The purpose of this step is to try to improve the input datasets. The user can select from a number of seperate tools can be executed on one or more of the input datasets provided. The user can also request whether or not the tools should be run linearly or in parallel.

Attempting to improve the dataset is a slightly controversial topic. Although, it is true that having good quality data is critical to creating a good assembly, then benefits from trimming and correcting input data are debatable. It is certainly true that error correction tools in particular can boost assembly contiguity, however this can occasionally come at the expense of missassemblies. In addition, trimming reads can alter the kmer-coverage statistics for the dataset and in turn confuse assemblers into making incorrect choices.

It is also worth noting that some assemblers perform their own error correction, for example, ALLPATHS-LG. Meaning that additional error correction via tools such as quake would not be significantly beneficial. It is a complicated topic and the decision to quality trim and error correct reads is left to the user. RAMPART makes it simpler to incorperate this data into the assembly pipeline. The authors advice is to learn the tools well, understand how they work, understand your data and how read pre-processing might benefit or detract from the final assemblies. Finally, RAMPART offers a suitable platform for testing these combinations out, so if you have the time and computational resources, it might be worth experimenting with different permutations.
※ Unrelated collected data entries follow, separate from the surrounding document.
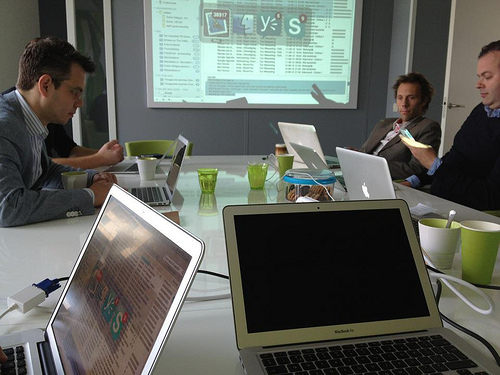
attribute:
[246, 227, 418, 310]
screen — black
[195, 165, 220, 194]
cup — green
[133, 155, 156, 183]
cup —  white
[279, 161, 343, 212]
tupperware — full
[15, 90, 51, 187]
shirt — striped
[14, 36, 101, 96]
brown hair — is brown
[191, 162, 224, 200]
glass — green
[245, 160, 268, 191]
glass — one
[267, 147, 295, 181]
mug — green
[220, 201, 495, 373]
laptop — one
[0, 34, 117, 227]
man — looking, one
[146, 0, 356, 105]
projection — screened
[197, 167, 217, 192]
glass — green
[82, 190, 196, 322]
laptop — one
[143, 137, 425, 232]
table — one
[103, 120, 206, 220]
laptop — one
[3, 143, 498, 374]
table — one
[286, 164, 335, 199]
bowl — one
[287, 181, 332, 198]
cookies — some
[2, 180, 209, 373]
laptop — reflective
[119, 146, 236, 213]
chair — office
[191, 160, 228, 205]
glass — green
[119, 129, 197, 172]
back — green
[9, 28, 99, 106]
hair — short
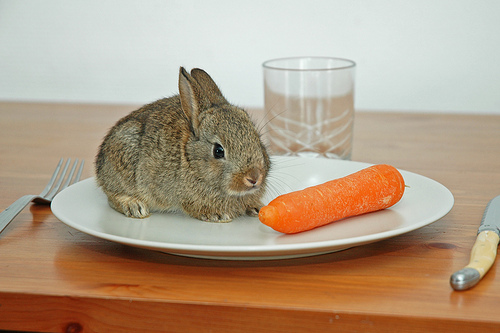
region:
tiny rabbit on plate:
[97, 71, 267, 218]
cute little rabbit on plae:
[94, 68, 265, 218]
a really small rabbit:
[98, 73, 270, 220]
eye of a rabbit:
[211, 139, 228, 156]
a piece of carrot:
[274, 157, 396, 235]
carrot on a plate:
[258, 158, 402, 240]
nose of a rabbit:
[240, 168, 266, 185]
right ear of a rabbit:
[173, 72, 204, 132]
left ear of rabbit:
[195, 64, 228, 106]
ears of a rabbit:
[174, 64, 227, 120]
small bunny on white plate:
[119, 94, 277, 199]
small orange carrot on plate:
[259, 147, 419, 239]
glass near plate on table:
[244, 47, 375, 162]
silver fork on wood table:
[12, 153, 102, 303]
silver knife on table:
[449, 173, 499, 288]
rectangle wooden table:
[14, 88, 496, 298]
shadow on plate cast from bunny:
[67, 166, 425, 247]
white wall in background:
[20, 5, 464, 118]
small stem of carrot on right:
[389, 165, 435, 207]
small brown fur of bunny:
[141, 134, 208, 188]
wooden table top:
[1, 97, 497, 327]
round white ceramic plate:
[50, 152, 450, 259]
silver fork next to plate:
[0, 155, 85, 230]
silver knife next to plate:
[450, 195, 495, 287]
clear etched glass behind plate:
[262, 52, 352, 157]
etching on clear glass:
[262, 107, 352, 157]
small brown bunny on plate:
[90, 65, 299, 225]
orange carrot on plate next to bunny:
[255, 165, 402, 235]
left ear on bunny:
[175, 65, 205, 131]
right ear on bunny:
[190, 65, 226, 103]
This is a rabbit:
[94, 58, 275, 235]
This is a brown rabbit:
[91, 52, 272, 222]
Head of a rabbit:
[187, 95, 272, 198]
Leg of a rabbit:
[109, 165, 160, 245]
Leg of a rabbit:
[181, 176, 236, 233]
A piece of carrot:
[254, 143, 416, 239]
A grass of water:
[250, 9, 361, 177]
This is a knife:
[438, 148, 499, 323]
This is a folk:
[1, 112, 79, 276]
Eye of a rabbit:
[206, 131, 236, 164]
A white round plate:
[49, 151, 456, 264]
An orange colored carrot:
[256, 161, 405, 236]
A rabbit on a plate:
[46, 64, 456, 264]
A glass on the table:
[249, 49, 367, 162]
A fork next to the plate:
[1, 155, 86, 254]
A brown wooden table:
[1, 96, 498, 330]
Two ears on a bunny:
[175, 64, 226, 114]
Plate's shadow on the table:
[54, 226, 454, 311]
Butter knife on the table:
[446, 193, 498, 293]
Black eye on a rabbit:
[201, 131, 232, 171]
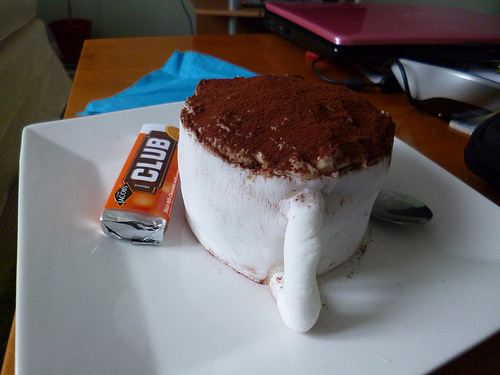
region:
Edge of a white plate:
[16, 114, 68, 139]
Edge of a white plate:
[76, 104, 153, 124]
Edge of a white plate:
[133, 90, 178, 122]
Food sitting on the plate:
[30, 58, 403, 327]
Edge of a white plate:
[420, 149, 473, 204]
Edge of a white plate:
[468, 178, 497, 225]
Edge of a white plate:
[421, 341, 498, 372]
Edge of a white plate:
[3, 276, 39, 374]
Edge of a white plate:
[6, 154, 39, 253]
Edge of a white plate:
[8, 109, 58, 194]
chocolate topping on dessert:
[183, 80, 369, 170]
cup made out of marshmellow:
[192, 169, 379, 331]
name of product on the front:
[119, 127, 170, 269]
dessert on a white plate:
[31, 115, 486, 372]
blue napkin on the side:
[91, 58, 208, 112]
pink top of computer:
[266, 11, 498, 54]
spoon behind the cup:
[383, 190, 428, 240]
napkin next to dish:
[105, 55, 227, 111]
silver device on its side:
[402, 58, 493, 115]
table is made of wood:
[59, 35, 165, 82]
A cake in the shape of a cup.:
[177, 71, 396, 331]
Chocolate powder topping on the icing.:
[181, 76, 396, 176]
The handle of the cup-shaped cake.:
[270, 188, 326, 332]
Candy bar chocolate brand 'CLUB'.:
[100, 123, 177, 243]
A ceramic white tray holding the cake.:
[13, 100, 498, 373]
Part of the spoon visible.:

Whilst new tools will be added as and when the are needed, currently MECQ supports the following tools:

  • Sickle V1.1
  • Quake V0.3
  • Musket V1.0

An example XML snippet demonstrating how to run two different tools in parallel, one on two datasets, the other on a single dataset:

<mecq parallel="false">
   <ecq name="sickle_agressive" tool="SICKLE_V1.1" min_len="70" min_qual="20"
   <ecq name="quake" tool="QUAKE_V0.3.4" min_len="70" kmer="25" libs="lib1896-pe1"
        threads="4" memory="2000"/>

MECQ produces output in the mecq directory produced in the specified job output directory. The directory will contain sub-directories relating to each ecq element described in the XML snippet, then further sub-directories relating to the specified libraries used for that ecq. The next steps in the pipeline (KMER and MASS) know how to read this directory structure to get their input automatically.